Among the lines of the data, copy those that hold "МОНОЛИТ".

• _RECORDS FOR PROCESSING_
..........
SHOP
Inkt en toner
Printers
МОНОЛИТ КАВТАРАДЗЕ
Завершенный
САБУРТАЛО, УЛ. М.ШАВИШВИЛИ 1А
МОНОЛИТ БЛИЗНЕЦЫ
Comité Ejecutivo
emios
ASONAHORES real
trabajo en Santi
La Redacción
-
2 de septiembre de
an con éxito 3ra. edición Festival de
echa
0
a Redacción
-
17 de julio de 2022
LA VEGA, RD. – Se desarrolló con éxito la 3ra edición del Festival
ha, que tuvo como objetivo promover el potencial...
..........
• _OUTPUT FOR THIS EXERCISE_
МОНОЛИТ КАВТАРАДЗЕ
МОНОЛИТ БЛИЗНЕЦЫ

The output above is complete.